EXERCISE GOAL → Reproduce all of the following material line for line, keeping every character, symbol, and line break unchanged.
SOURCE RECORDS Block Start
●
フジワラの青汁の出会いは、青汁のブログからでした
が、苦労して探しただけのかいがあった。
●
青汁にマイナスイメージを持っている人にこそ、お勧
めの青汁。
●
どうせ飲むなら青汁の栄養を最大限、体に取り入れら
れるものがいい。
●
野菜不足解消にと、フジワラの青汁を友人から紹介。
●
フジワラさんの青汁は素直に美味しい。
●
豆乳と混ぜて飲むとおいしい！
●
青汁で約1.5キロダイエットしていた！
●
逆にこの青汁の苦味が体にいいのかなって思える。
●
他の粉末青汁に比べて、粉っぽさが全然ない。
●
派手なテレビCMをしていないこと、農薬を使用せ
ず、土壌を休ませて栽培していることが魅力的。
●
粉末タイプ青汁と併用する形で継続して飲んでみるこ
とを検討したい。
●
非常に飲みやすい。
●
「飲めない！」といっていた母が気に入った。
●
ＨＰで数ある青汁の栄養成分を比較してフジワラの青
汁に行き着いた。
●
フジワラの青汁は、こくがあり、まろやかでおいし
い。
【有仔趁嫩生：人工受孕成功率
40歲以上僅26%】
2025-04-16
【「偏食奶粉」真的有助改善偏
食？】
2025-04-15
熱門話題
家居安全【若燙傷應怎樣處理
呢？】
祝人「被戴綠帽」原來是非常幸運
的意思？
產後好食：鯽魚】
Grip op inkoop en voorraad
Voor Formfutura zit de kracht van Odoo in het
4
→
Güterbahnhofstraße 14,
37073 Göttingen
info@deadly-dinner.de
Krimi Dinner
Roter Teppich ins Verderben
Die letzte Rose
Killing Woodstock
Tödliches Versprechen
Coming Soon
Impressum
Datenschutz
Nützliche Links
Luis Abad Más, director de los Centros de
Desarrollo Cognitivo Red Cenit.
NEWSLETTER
SOURCE RECORDS Block End
YOUR SOLUTION →
●
フジワラの青汁の出会いは、青汁のブログからでした
が、苦労して探しただけのかいがあった。
●
青汁にマイナスイメージを持っている人にこそ、お勧
めの青汁。
●
どうせ飲むなら青汁の栄養を最大限、体に取り入れら
れるものがいい。
●
野菜不足解消にと、フジワラの青汁を友人から紹介。
●
フジワラさんの青汁は素直に美味しい。
●
豆乳と混ぜて飲むとおいしい！
●
青汁で約1.5キロダイエットしていた！
●
逆にこの青汁の苦味が体にいいのかなって思える。
●
他の粉末青汁に比べて、粉っぽさが全然ない。
●
派手なテレビCMをしていないこと、農薬を使用せ
ず、土壌を休ませて栽培していることが魅力的。
●
粉末タイプ青汁と併用する形で継続して飲んでみるこ
とを検討したい。
●
非常に飲みやすい。
●
「飲めない！」といっていた母が気に入った。
●
ＨＰで数ある青汁の栄養成分を比較してフジワラの青
汁に行き着いた。
●
フジワラの青汁は、こくがあり、まろやかでおいし
い。
【有仔趁嫩生：人工受孕成功率
40歲以上僅26%】
2025-04-16
【「偏食奶粉」真的有助改善偏
食？】
2025-04-15
熱門話題
家居安全【若燙傷應怎樣處理
呢？】
祝人「被戴綠帽」原來是非常幸運
的意思？
產後好食：鯽魚】
Grip op inkoop en voorraad
Voor Formfutura zit de kracht van Odoo in het
4
→
Güterbahnhofstraße 14,
37073 Göttingen
info@deadly-dinner.de
Krimi Dinner
Roter Teppich ins Verderben
Die letzte Rose
Killing Woodstock
Tödliches Versprechen
Coming Soon
Impressum
Datenschutz
Nützliche Links
Luis Abad Más, director de los Centros de
Desarrollo Cognitivo Red Cenit.
NEWSLETTER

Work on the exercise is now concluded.